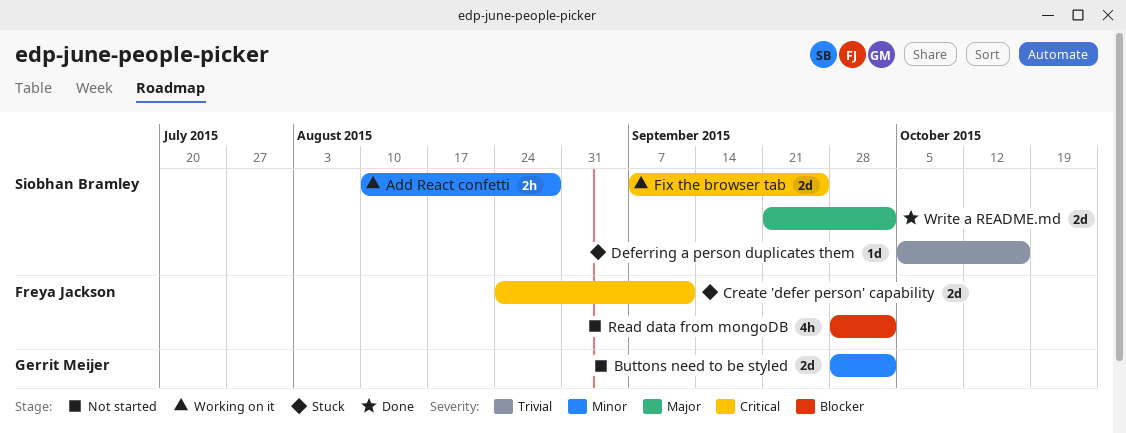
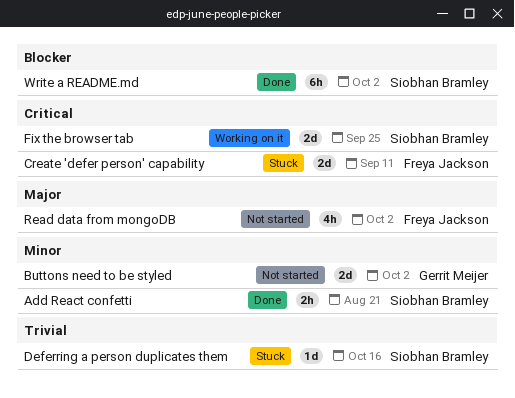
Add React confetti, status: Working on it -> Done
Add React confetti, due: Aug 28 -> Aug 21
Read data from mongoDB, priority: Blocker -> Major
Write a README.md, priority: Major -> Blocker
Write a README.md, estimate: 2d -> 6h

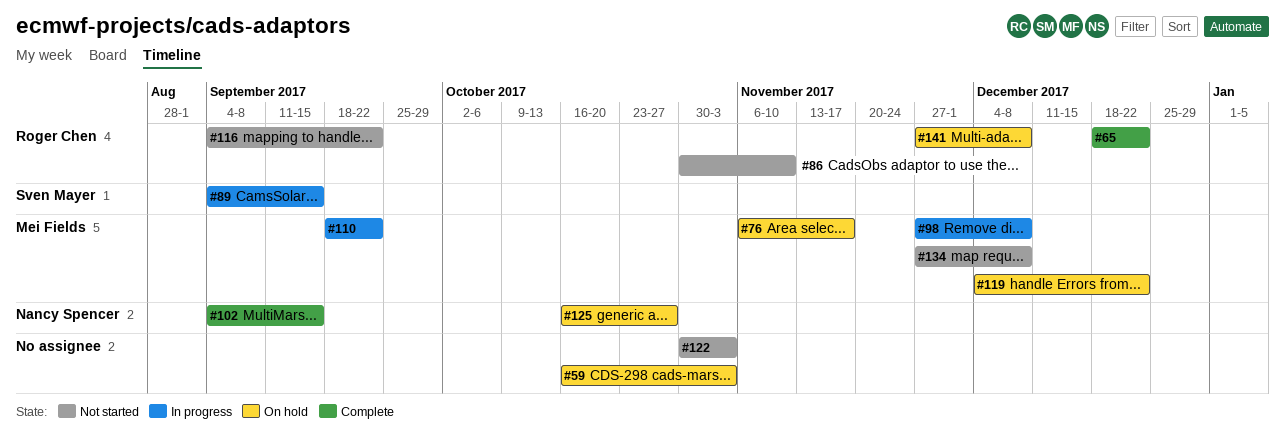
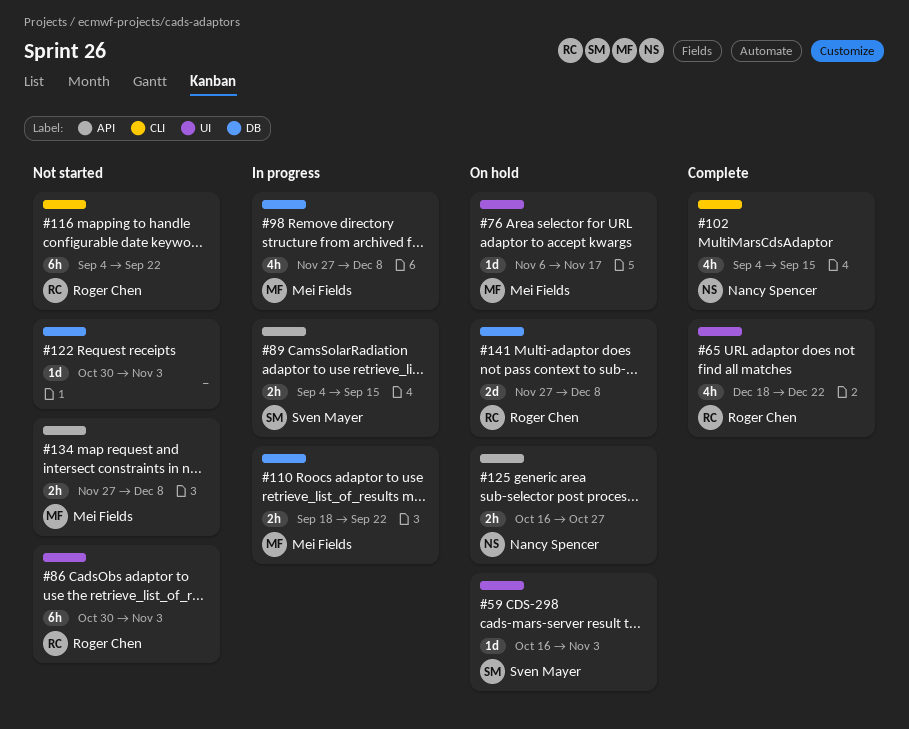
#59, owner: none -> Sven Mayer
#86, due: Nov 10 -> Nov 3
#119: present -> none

- Work to complete: If a line in the material above contains "none", show that line.

- Exercise response:
#59, owner: none -> Sven Mayer
#119: present -> none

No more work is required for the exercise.